***** EXERCISE TEXT *****
# Top Sirloin Steaks S/V



## Braz (Oct 26, 2020)

The grocery had a sale on "top sirloin steaks" last week and even though I'm not a big fan of sirloin steak I decided to give it a whirl with the sous vide/sear method and see what we could get. They were thinner than I would like, about 3/4" but ya get what you got.
In the vac bag with no seasoning. Usually I salt and season at this point but trying it this way this time.







And into the bath at 130F for 8 hours. My S/V lives in the barn/shop/man cave so as not to take up any of SWMBO's precious counter space.






After 8 hours I shock cooled them to around 70F then seasoned with salt, pepper and garlic.






Then onto a screaming hot (450-500F) griddle for a good sear - about a minute or minute and a half per side. 






Money shot.






Had these with a baked sweet potato and a side salad. The steaks turned out pretty good. I'm still trying to fine that sous vide sweet spot where the meat becomes nicely tender but does not move into a "mushy" texture range. These were just a little toward that area but not bad. I think I'll try sirloin again with maybe 4 hours in the bath. Suggestions welcome, as always.


----------



## Sowsage (Oct 26, 2020)

Looks real good Braz. I know what you mean about the texture. From my experience 2-3 hours on a lean steak like that does the trick. Then a super hot and fast sear. Any longer in the SV and it starts to get to a "roast" type texture.


----------



## chopsaw (Oct 26, 2020)

I agree . 2 1/2 to 3 hours on a steak that thickness . 
I know it was good though . Thanks for posting .


----------



## pa42phigh (Oct 26, 2020)
***** SUPPLIED DATA *****
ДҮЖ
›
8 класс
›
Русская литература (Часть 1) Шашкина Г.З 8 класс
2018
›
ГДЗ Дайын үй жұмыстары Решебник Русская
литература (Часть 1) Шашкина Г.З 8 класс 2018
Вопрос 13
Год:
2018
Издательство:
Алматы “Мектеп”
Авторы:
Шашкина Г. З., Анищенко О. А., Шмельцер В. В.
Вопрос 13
*****
TASKS FOR THIS EXERCISE:
A) Print the passage of the sous vide steak thread between "The grocery had" and "precious counter space.", inclusive.
B) Decide whether each statement agrees with the sous vide steak thread, answering yes or no and quoting the words that settle it: (i) Braz seasoned the steaks before sealing them in the bag. (ii) The steaks stayed in the bath at 130F for 8 hours. (iii) Sowsage finds that 2-3 hours works for a lean steak.
C) Write the next part of the sous vide steak thread, picking up from its final line.
This exercise can be done without the data.

ANSWERS FOR EACH ITEM:
A)
The grocery had a sale on "top sirloin steaks" last week and even though I'm not a big fan of sirloin steak I decided to give it a whirl with the sous vide/sear method and see what we could get. They were thinner than I would like, about 3/4" but ya get what you got.
In the vac bag with no seasoning. Usually I salt and season at this point but trying it this way this time.







And into the bath at 130F for 8 hours. My S/V lives in the barn/shop/man cave so as not to take up any of SWMBO's precious counter space.

B)
(i) No: "In the vac bag with no seasoning."
(ii) Yes: "And into the bath at 130F for 8 hours."
(iii) Yes: "From my experience 2-3 hours on a lean steak like that does the trick."

C)
Nice I just won one of these can’t wait to try it


----------



## sawhorseray (Oct 26, 2020)

Nice work Braz, looks good! I like to SV at 127º for two hours, three hours if going straight from the freezer into the SV pot. I used to sear in a CI skillet, at least 600º for about 45 seconds a side. I quit that over a year ago and now sear with a weed blow torch until it looks exactly the way I want. every once in awhile I'll gob some garlic infused butter onto the steak right before the sear, it works! RAY


----------



## SmokinAl (Oct 27, 2020)

Well it sure looks good from here!
I’d call it a success!
Al


----------



## SmokinVOLfan (Oct 27, 2020)

Looks good from here man!


----------



## Bearcarver (Oct 27, 2020)

Looks Great, Braz!!
That's a good one to SV---Tough most ways I've done them.
Like.

Bear


----------



## Braz (Oct 28, 2020)

Thanks for the responses. Next time I will try around 3 hours in the bath and see if that gets me where I want to be.


----------



## disco (Oct 28, 2020)

Looks OK. I am still considering SV and I appreciate your efforts. Big like.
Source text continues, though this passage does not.